Enhancing Your Data Discovery Journey: Using DataHub Vertica Plugin

DataHub is a metadata platform for end-to-end lineage and data discovery. This video demonstrates how to effectively incorporate Vertica data in DataHub using the DataHub Vertica Plugin, enabling you to leverage the platform's advanced capabilities for gaining deeper insights.

DataHub is an open-source metadata platform for the modern data stack. It is a data catalog built to enable end-to-end data discovery, data observability, and data governance. This extensible metadata platform is built for developers to tame the complexity of their rapidly evolving data ecosystems and for data practitioners to leverage the total value of data within their organization.

DataHub Vertica Plugin

As of December 2022, DataHub supported ingesting metadata from various data sources, including databases such as PostgreSQL, Snowflake, Vertica, and so on. The beta Vertica DataHub Plugin was originally a community contribution by the DataHub community. The beta plugin only supports ingestion of metadata for tables, views, and data platforms.

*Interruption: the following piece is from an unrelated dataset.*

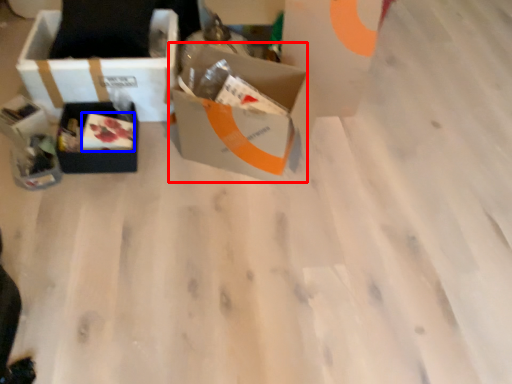
Question: Which of the following is the farthest to the observer, box (highlighted by a red box) or food (highlighted by a blue box)?

Choices:
 (A) box
 (B) food

Answer: (B)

Currently the Vertica plugin uses sqlalchemy dialect to connect to Vertica.

However, the plugin was missing important metadata information such as Projections, MLModels, EON mode information, OAuth metadata, and Table-View-Projection lineage. We undertook a project to write a plugin for Vertica that can pull this information. This also required a re-write of the SQLAlchemy Vertica Dialect as DataHub uses SQLAlchemy dialects to connect to Databases.

DataHub plugin for Vertica now has a certified ingestion plugin for DataHub that can be used to ingest metadata into DataHub. This now allows data practitioners to have Vertica metadata within their Datahub instance alongside other metadata, so that they can take advantage of DataHub's end-to-end data discovery and observability. They can derive meaningful insights about the usage of Vertica Objects such as Tables, Views, and Projections and visualize the lineage relationship.

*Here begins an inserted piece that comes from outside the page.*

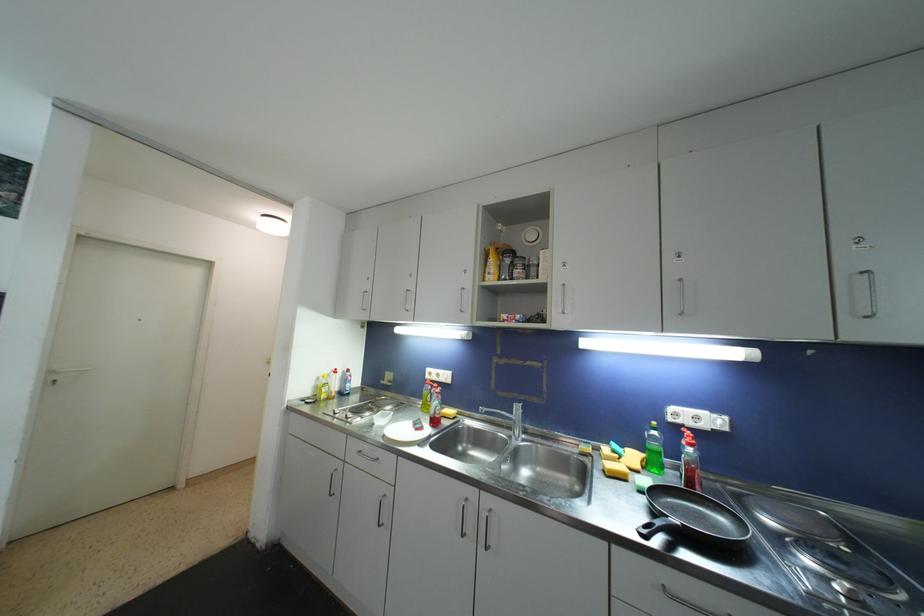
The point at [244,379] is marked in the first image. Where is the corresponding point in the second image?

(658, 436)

This document provides an example of a metadata ingestion using Vertica and includes the steps to configure the environment and connect to Vertica using the DataHub Vertica plugin.

Test Environment

  • DataHub 0.13.2.4

  • RHEL 8.3

  • Vertica Python driver 1.3.8

  • Vertica Server 24.1

Configuring the Environment to Use DataHub with Vertica

This section explains how to install the DataHub Vertica plugin and initialize a project. The configuration is based on a Linux (RHEL) environment.

Prerequisites

To ingest metadata from Vertica, you will need

  • Vertica Server Version 10.1.1-0 and above. It may also work for older versions.

  • Vertica Credentials (Username/Password)

  • Docker for Linux

  • Docker Compose

  • Python 3.8 or later

Installing the DataHub Vertica Plugin

  1. Install Docker and Docker Compose v2 for your platform.

  2. On Linux, install Docker for Linux and Docker Compose.

  3. Launch the Docker Engine from the command line or the desktop app.

  4. Install DataHub CLI.

    1. Ensure you have Python 3.8+ installed and configured. (Check using the command python3 --version).

    2. Run the following commands in your terminal.

      python3 -m pip install --upgrade pip wheel setuptools
      python3 -m pip install --upgrade acryl-datahub
      datahub version
      
  5. To deploy a DataHub instance locally, run the following CLI command from your terminal.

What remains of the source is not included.